Increasingly, the delivery of financial services by MoMo agents is becoming a critical social and economic utility service, with a direct impact on the livelihood of consumers and, to some extent, the stability of the country’s financial system.
While an industry group (through the unionisation of the regional associations into one national entity) can be beneficial to capacity development, negotiations, and peer management, the current industrial action highlights the potential for undue market power by a sole entity. ISSER calls on relevant regulators with oversight on the agent network industry and competition to be informed by this action to take steps to develop further guidance on issues around market dominance and competition within the agent network industry.
(iv) Call for an evidence-based dialogue on improving incentives for MoMo agents
We acknowledge that the regulator does not have a role to play in the negotiation of business between MoMo providers and their agents. However, given the scale and extensive potential of the operation of agents on the livelihoods and welfare of consumers, ISSER calls on the regulator to intervene as a referee to bring the two parties to the negotiating table.

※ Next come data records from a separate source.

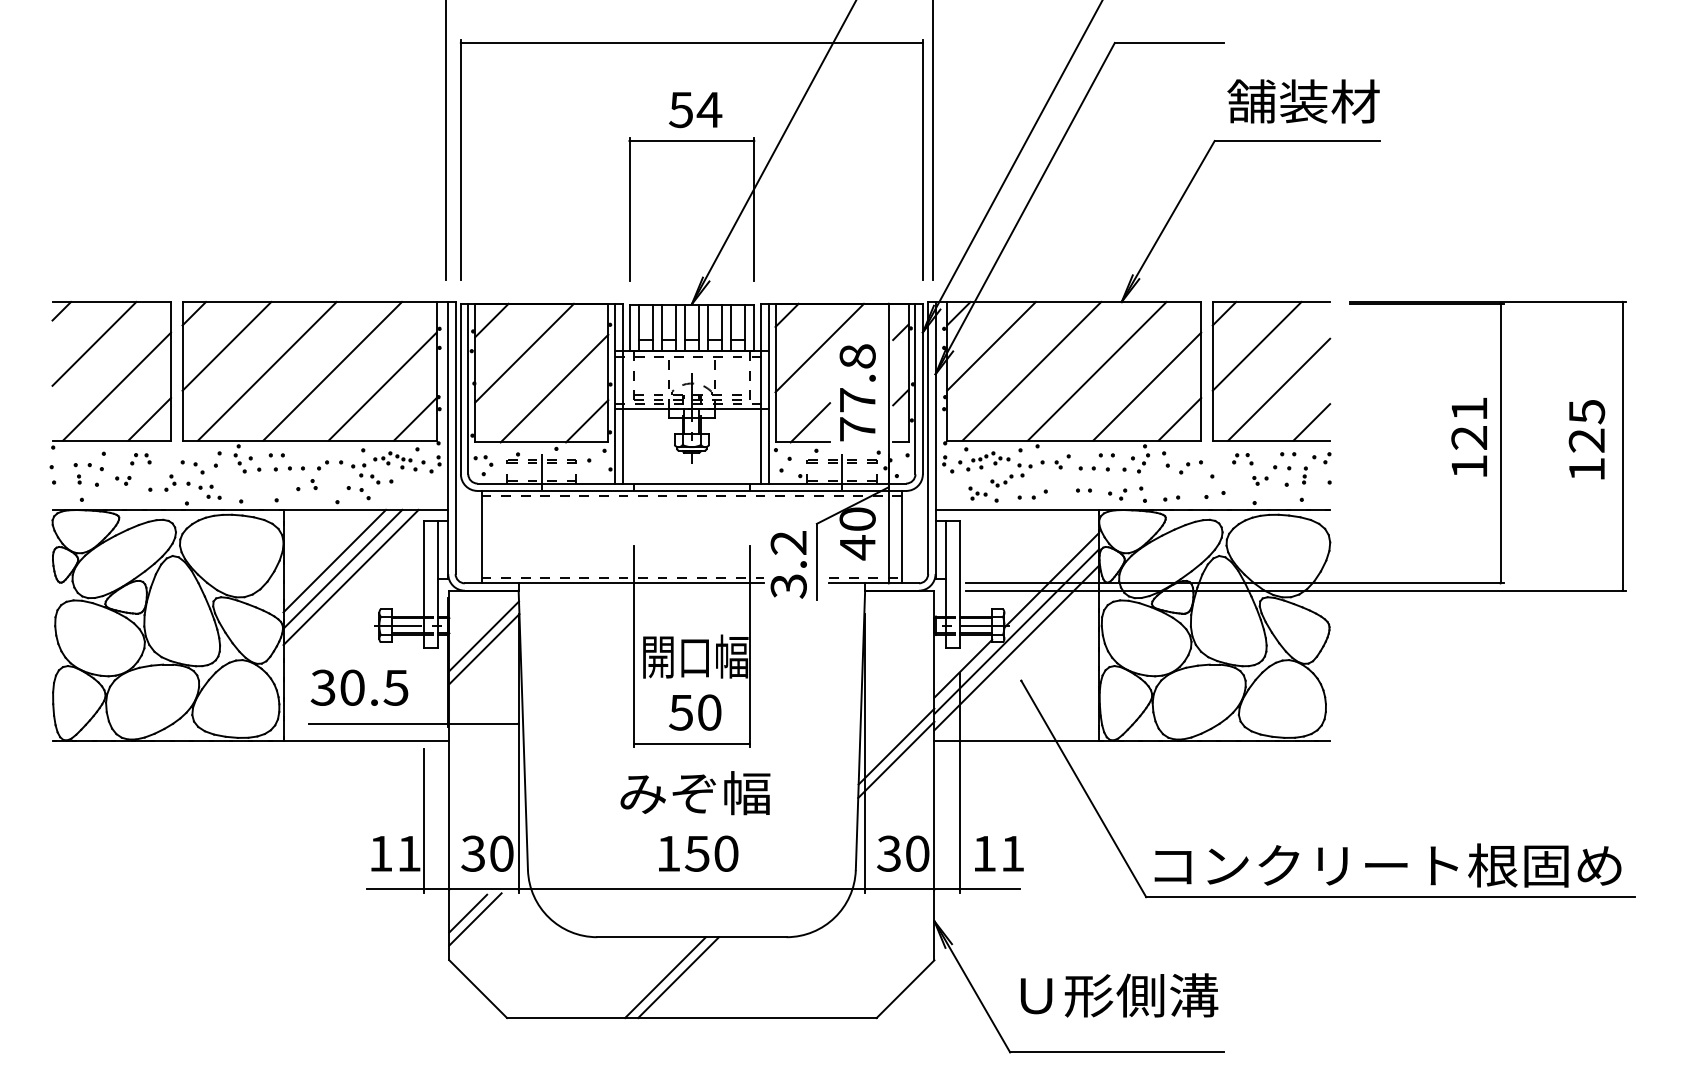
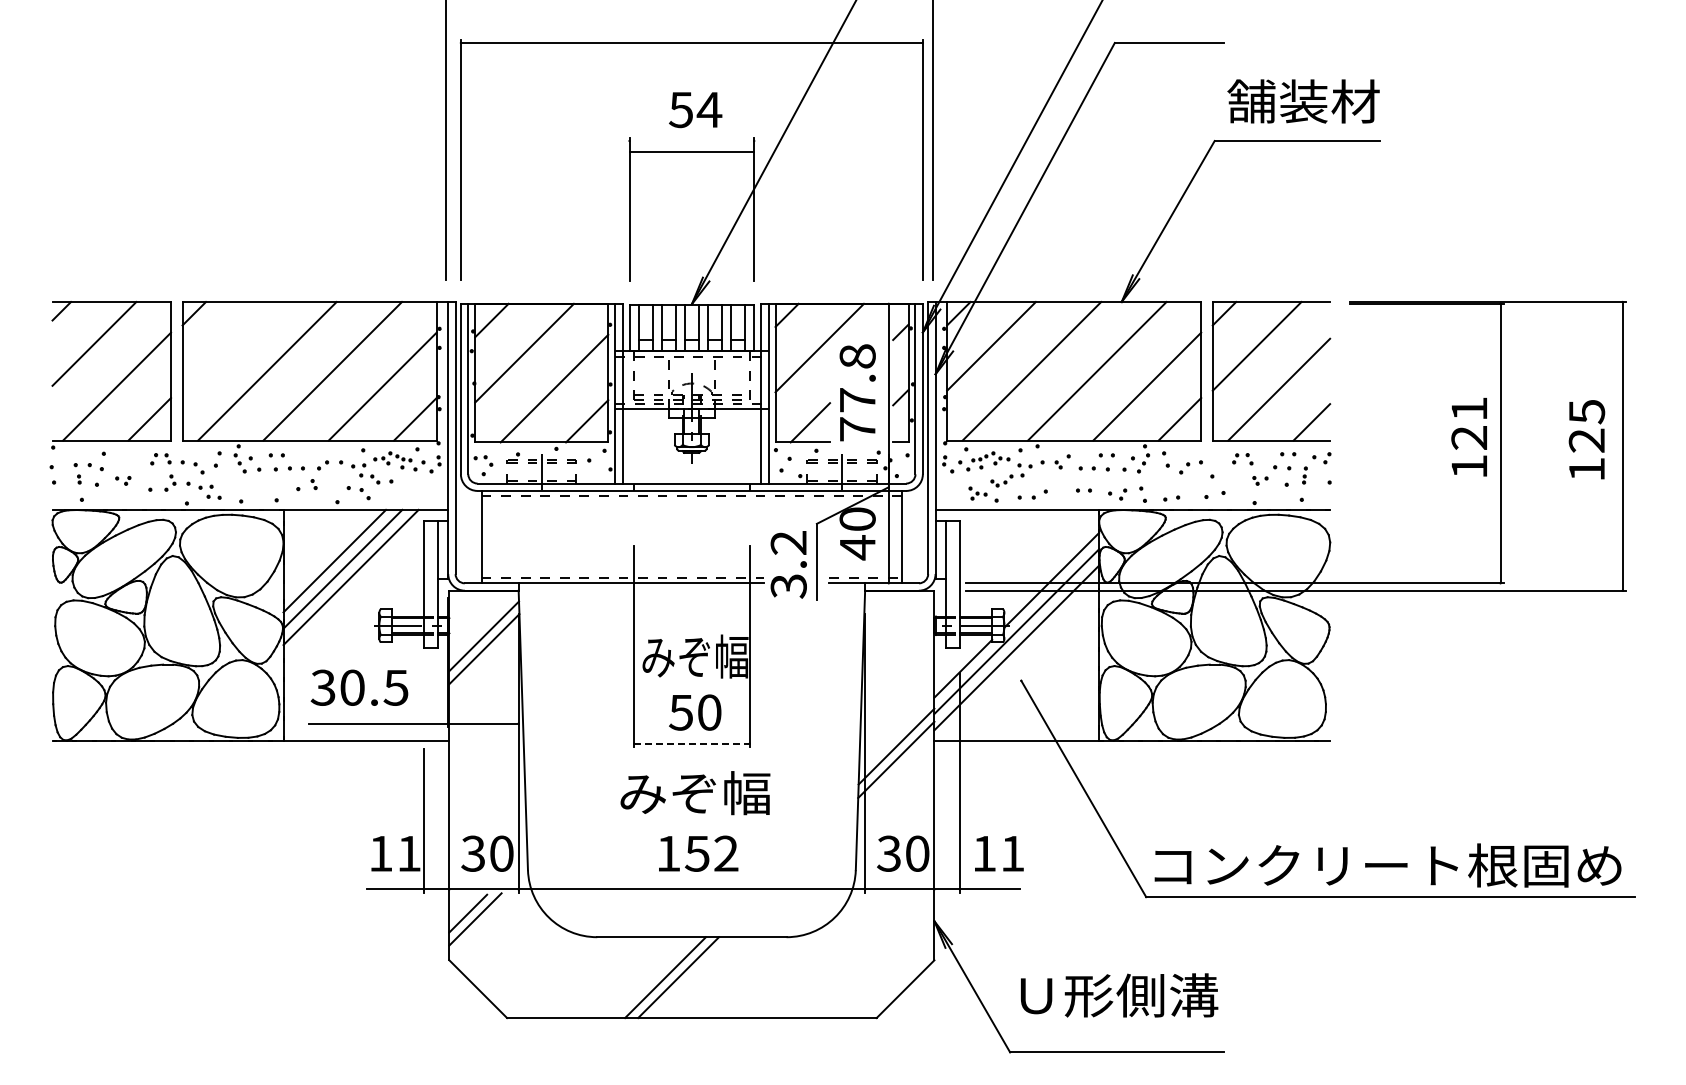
line at (691, 141) position: (691, 141) -> (691, 152)
line at (226, 346): present -> none
part at (140, 459) position: (140, 459) -> (160, 459)
text at (676, 657): 開口幅 -> みぞ幅
line at (691, 743): solid -> dashed
text at (726, 853): 150 -> 152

We encourage all parties to be guided and informed by evidence in negotiations to ensure equity and fairness in the structuring of compensation and value sharing between MoMo providers and their agents. Negotiated outcomes should aim to keep agents in business without jeopardizing gains made in financial inclusion. Parties should take into consideration the cost of operation for agents, the pricing mechanisms of the providers and agents, and the profitability and security of agents among others. Stakeholders could also consider the compensation structure across peer markets within Africa and Asia to serve as benchmarks.
In conclusion, ISSER acknowledges the concern of MoMo agents for an improvement in compensation. However, we wish to caution that the current unilateral action can be detrimental to gains made in financial inclusion and the transition to a cash-lite economy. In the medium to long term, the sharp increase in the cost of withdrawal will drive customers away and inadvertently reduce the profitability of agents. We call on all stakeholders to resort to evidence-based dialogue for a fair compensation model that will not jeopardize gains made in financial inclusion.